Véase el trabajo de Wendy Brown sobre la privatización de los bienes públicos.
De tales condiciones, parece pues que el espacio de aparición no es plenamente
separable de cuestiones relativas a la infraestructura y la arquitectura.
¿Qué implicaciones tiene esta noción de acción política sostenida para pensar la
vulnerabilidad y la resistencia? Estos son los dos conceptos que forman el núcleo de
este trabajo y mi cometido es sugerir un nuevo modo de entender esa interrelación. En
cierto sentido, ya conocemos la idea de que la libertad solo puede ejercerse si hay cierto
apoyo a su ejercicio, una condición material que penetra en el acto que la hace posible.
De hecho, cuando pensamos en el sujeto corpóreo que toma la palabra o se mueve en un
espacio público, a través de las fronteras, en general se asume que es alguien que ya
tiene libertad para hablar y moverse. Ya sea porque ese sujeto está dotado de ella como
un poder inherente, o porque se presuma que ese sujeto vive en un espacio público
donde el movimiento abierto y sostenido es posible. El mismo término “movilización”
depende de un sentido operativo de movilidad, que es en sí mismo un derecho, uno que
mucha gente no puede dar por sentado. Para que el cuerpo se mueva debe haber,
normalmente, una superficie de algún tipo y debe tener a su disposición apoyos
técnicos, cualesquiera que sean, que permitan que el movimiento tenga lugar. Así pues,
el asfalto y la calle ya han de ser entendidos como un requerimiento del cuerpo cuando
este ejerce su derecho a la movilidad. Nadie se mueve sin un entorno favorable y un
conjunto de tecnologías.
Y ciertamente podríamos hacer una lista sobre cómo esta idea de un cuerpo, sostenido y
agentivo, opera implícita o explícitamente en numerosos movimientos políticos: luchas
por alimento y techo, por la protección frente al daño y la destrucción, por el derecho al
trabajo, por la atención sanitaria accesible, por la protección ante la violencia policial y
el encarcelamiento, ante la guerra o la enfermedad, movilizaciones contra la austeridad
y la precariedad, el autoritarismo y la desigualdad. Así que, en un nivel, nos estamos
preguntando por la idea de cuerpo que opera en ciertos tipos de demandas y
movilizaciones políticas; en otro nivel, estamos tratando de descubrir cómo las
movilizaciones presuponen un cuerpo que requiere apoyo. En muchas de las
reuniones públicas que atraen a personas que se piensan a sí mismas en situaciones
precarias, la demanda de acabar con la precariedad es escenificada públicamente por
quienes exponen su vulnerabilidad ante unas condiciones infraestructurales que se están
deteriorando; hay una resistencia corporal plural y performativa operando que muestra
cómo las políticas sociales y económicas que están diezmando las condiciones de
subsistencia hacen reaccionar a los cuerpos.

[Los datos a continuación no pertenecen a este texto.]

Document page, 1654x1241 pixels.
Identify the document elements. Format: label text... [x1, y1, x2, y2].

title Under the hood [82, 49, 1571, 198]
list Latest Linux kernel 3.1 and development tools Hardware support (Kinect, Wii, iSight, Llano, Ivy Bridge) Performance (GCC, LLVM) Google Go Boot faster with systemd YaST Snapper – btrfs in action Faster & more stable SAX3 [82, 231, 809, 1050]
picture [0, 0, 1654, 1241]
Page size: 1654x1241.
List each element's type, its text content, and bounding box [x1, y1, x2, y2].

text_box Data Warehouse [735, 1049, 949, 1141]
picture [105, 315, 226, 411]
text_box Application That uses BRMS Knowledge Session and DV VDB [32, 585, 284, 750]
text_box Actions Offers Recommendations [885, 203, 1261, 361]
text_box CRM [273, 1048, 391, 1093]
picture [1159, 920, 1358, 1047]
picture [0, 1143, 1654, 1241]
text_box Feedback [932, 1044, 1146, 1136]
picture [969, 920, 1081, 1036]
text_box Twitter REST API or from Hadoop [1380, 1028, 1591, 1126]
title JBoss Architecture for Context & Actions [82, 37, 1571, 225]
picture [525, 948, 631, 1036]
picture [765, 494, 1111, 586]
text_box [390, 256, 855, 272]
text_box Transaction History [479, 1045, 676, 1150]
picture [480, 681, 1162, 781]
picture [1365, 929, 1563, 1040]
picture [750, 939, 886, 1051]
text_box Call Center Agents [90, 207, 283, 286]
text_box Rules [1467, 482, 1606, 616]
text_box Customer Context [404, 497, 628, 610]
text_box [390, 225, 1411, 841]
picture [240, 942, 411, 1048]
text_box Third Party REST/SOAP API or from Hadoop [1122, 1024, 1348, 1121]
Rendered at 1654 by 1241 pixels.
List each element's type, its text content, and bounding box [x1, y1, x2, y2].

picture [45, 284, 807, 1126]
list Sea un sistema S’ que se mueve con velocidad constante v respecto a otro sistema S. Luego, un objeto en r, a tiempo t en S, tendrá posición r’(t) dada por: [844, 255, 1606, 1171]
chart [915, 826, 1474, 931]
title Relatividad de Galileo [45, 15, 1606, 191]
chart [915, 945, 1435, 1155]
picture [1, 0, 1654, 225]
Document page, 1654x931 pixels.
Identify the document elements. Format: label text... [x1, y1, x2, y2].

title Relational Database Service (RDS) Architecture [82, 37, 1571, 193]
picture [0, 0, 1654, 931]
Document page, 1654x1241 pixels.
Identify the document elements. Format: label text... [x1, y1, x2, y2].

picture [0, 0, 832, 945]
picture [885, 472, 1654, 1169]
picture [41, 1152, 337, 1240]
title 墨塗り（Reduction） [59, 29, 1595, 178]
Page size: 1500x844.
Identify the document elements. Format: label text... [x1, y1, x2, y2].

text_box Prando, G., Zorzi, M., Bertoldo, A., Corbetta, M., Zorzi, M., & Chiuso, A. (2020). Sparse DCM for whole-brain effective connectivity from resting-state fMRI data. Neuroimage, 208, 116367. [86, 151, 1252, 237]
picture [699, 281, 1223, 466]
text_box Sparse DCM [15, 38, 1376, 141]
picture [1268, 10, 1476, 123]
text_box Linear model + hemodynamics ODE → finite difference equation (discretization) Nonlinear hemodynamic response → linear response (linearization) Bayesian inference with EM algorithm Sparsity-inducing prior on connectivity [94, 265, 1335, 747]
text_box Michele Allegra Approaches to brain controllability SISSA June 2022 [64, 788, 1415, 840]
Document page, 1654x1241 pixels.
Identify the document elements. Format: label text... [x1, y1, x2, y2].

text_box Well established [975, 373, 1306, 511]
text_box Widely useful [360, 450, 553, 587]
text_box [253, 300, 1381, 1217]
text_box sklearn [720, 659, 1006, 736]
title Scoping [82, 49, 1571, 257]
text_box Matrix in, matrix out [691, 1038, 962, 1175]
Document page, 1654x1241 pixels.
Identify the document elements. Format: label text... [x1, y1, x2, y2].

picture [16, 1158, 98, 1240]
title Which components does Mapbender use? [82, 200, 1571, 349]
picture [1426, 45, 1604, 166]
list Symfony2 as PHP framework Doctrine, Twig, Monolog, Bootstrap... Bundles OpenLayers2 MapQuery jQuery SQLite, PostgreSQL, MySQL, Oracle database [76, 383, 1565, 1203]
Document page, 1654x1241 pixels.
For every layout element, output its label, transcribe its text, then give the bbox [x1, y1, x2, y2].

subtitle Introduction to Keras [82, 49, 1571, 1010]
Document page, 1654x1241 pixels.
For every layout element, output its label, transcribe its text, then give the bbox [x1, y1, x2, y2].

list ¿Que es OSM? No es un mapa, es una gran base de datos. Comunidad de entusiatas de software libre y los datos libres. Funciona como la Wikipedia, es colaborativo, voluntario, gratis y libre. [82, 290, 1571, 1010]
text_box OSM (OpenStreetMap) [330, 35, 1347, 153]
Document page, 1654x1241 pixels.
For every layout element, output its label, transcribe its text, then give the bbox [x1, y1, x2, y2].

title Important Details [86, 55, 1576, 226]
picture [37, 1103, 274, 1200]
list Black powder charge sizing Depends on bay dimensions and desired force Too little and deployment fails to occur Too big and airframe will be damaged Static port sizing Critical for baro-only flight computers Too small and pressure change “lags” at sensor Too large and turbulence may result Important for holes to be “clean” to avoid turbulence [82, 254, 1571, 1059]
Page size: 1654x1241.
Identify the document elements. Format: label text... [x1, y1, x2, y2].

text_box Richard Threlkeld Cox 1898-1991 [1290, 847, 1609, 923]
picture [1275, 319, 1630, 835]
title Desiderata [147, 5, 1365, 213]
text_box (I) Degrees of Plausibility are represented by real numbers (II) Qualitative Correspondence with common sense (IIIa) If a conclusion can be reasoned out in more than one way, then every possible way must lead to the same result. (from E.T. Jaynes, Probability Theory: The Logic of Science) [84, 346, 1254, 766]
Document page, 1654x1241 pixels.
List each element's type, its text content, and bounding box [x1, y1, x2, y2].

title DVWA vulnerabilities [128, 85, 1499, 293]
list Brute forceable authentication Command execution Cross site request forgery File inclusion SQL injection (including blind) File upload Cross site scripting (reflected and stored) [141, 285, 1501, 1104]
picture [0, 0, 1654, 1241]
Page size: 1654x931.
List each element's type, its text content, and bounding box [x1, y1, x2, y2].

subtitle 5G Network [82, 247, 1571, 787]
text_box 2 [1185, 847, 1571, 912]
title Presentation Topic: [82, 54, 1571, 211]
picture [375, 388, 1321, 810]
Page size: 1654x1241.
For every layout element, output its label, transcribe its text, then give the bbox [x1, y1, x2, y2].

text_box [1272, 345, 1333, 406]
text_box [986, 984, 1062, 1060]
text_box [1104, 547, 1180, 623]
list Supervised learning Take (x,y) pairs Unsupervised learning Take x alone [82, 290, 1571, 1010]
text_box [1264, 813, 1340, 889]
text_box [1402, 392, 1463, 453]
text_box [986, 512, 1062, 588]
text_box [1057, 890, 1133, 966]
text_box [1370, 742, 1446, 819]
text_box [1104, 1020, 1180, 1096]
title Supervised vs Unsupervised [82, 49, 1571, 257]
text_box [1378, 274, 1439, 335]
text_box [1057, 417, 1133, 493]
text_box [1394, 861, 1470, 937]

Pero estos cuerpos, al mostrar esta precariedad, también están resistiendo esos mismos
poderes; escenificando una forma de resistencia que presupone un tipo específico de
vulnerabilidad y que se opone a la precariedad.
¿Cuál es aquí la concepción del cuerpo y cómo entendemos esta forma de resistencia?
Si hacemos de esto un asunto individual, podemos decir que todo cuerpo tiene un cierto
derecho al alimento y la vivienda. Aunque en esta afirmación universalizamos (“todo”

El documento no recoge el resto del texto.